Though once a thriving and steadily growing market opportunity for investors and venture-backed companies, the future of this investment area seems a little more precarious.
As a result of the pandemic, companies that had once sought new ways to grow fought to merely survive. Going forward, venture capitalists like Mark Stevens have some tough decisions to make.
The need for a financial strategy
In light of the toll COVID-19 took on economies around the world, there are questions of fundraising and financial foundations.
Investors need assurances of recovery and growth in a post-pandemic market, but it is still too soon to tell for many of the companies that are in desperate need of finding.
In the time crunch, investors aren’t afforded much time for deliberation. As a result, both the company in need and the potential investor have to consider extended sales or payment cycles, the current funding needs, any potential market liquidity, any current or potential constraints, and the overall expectations for the market.
Venture capitalists need to protect their assets and investments before they can consider moving forward into new areas of opportunities.
However, they need to decide on their financial strategy now, as the cry for funding help will only grow louder as more startups are threatened by the impact of COVID-19.
Change your liquidation preference terms
With the finance environment favoring investors, those who know their business should re-examine the liquidation preference rights that are given to stockholders with preferred stock.
The conditions should move in favor of the preferred holder that wants to “de-risk” their investments.
You could achieve this by using the special rights of the preferred shares through an initial public offering, change the terms of the preferred participators, and increase either the priority of or multiple of invested capital.
Liquidation preference is usually set at an amount that is based on a multiple of the invested capital. Investors could request an increase in the multiple or at the very least, their multiple receive priority over pre-existing preferred holders.
However, changing toward high liquidation preferences can also limit the potential for receiving the process in a liquidation event for any existing shareholder, employees, or the founders.
Request more participation preferred rights
For an investor to make this request, it would all the investor to receive his or her multiple on the invested capital as if the shares of preferred stock had been converted into common stock, in addition to receiving the pro-rata share of distributions that are issued to the common stockholders.

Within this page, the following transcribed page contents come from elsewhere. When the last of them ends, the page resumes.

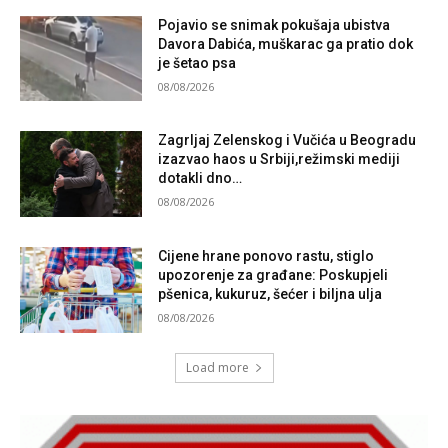
Pojavio se snimak pokušaja ubistva
Davora Dabića, muškarac ga pratio dok
je šetao psa
08/08/2026
Zagrljaj Zelenskog i Vučića u Beogradu
izazvao haos u Srbiji,režimski mediji
dotakli dno…
08/08/2026
Cijene hrane ponovo rastu, stiglo
upozorenje za građane: Poskupjeli
pšenica, kukuruz, šećer i biljna ulja
08/08/2026
Load more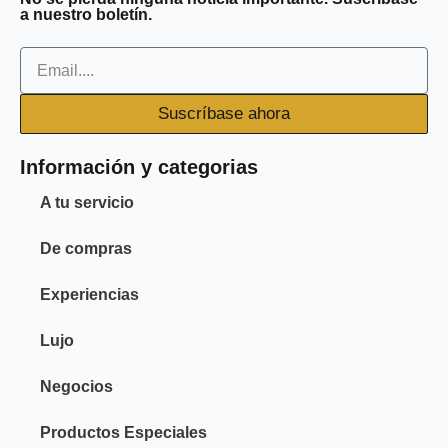
o
e
b
m
d
a nuestro boletín.
o
r
e
-
i
k
m
n
Email
-
-
f
i
Suscríbase ahora
n
Información y categorias
A tu servicio
De compras
Experiencias
Lujo
Negocios
Productos Especiales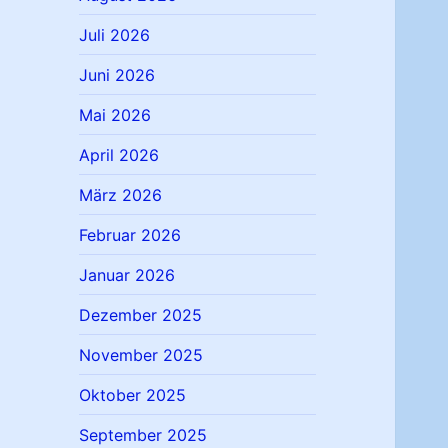
Juli 2026
Juni 2026
Mai 2026
April 2026
März 2026
Februar 2026
Januar 2026
Dezember 2025
November 2025
Oktober 2025
September 2025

This practice was not as favorable over the last 10 years, but the impact of COVID-19 may have more investors demanding more favorable investment terms.
Participating preferred terms won’t be met with a lot of enthusiasm by many companies and the existing stockholders because the practice potentially reduces the returns of the existing stockholders when the shares a distributed.

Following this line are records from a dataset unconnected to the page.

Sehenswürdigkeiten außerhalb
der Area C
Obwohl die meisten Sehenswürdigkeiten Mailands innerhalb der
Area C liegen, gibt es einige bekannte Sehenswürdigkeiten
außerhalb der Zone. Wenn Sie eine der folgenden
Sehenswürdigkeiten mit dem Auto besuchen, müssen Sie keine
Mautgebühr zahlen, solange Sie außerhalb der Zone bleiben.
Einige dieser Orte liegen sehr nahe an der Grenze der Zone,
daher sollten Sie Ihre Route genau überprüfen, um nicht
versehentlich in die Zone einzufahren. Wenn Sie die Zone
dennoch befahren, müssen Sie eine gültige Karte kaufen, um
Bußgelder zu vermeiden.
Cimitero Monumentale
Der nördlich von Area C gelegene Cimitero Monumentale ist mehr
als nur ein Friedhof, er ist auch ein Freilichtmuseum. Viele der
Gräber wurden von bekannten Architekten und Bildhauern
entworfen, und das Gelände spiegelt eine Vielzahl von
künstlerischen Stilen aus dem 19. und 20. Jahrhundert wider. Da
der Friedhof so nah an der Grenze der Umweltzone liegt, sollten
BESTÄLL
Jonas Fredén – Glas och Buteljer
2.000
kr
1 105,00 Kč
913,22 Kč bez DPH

Push for extra protection with an Initial Public Offering (IPO)
Changes in the control of a company or a sale of the company often trigger a preferred stock liquidation preference right.

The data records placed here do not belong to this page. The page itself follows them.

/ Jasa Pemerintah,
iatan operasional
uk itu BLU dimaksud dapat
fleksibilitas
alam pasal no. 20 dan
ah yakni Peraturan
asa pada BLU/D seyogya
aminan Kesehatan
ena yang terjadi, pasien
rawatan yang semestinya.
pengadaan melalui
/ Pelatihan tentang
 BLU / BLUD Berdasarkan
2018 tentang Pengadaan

An IPO isn’t generally considered a deemed liquidation event, so when an IPO is completed, the preferred stockholders don’t have to be given their liquidation preference. Instead, the shares are converted into common stock as it related to the IPO, but also according to any automatic conversions provisions that have been written in the company’s charter document.
Because of the risks that are looming on the horizon, wise investors will try to negotiate for extra protection in the event of an IPO. It could be that investors require new preferred shares to have a certain price and automatic conversion into common stock.
Another protection could be requesting that any shares of preferred stock be converted into the same number of common shares that would have been received had the IPO been a deemed liquidation event.
Increase preferred stock voting protection
In every stage of venture financing, there are special classes or series voting rights.
Within these practices, one more series of preferred stock, and any series of preferred stock on a combined voting basis, special privileges of approval for certain company actions.
Such actions generally include amendments to the charter or bylaws, the repurchasing of common stock, the creation of senior preferred shares, and change of control arrangements or transactions that affect the capital structure of the company.
Venture capitalists may be in a position to push for greater control by asking for additional consent rights.
These are just a few of the changes that the savvy investor may push for in the months and years following COVID-19. There will definitely be greater demand for funding and investments, putting those with money in the driver’s seat at the negotiation table.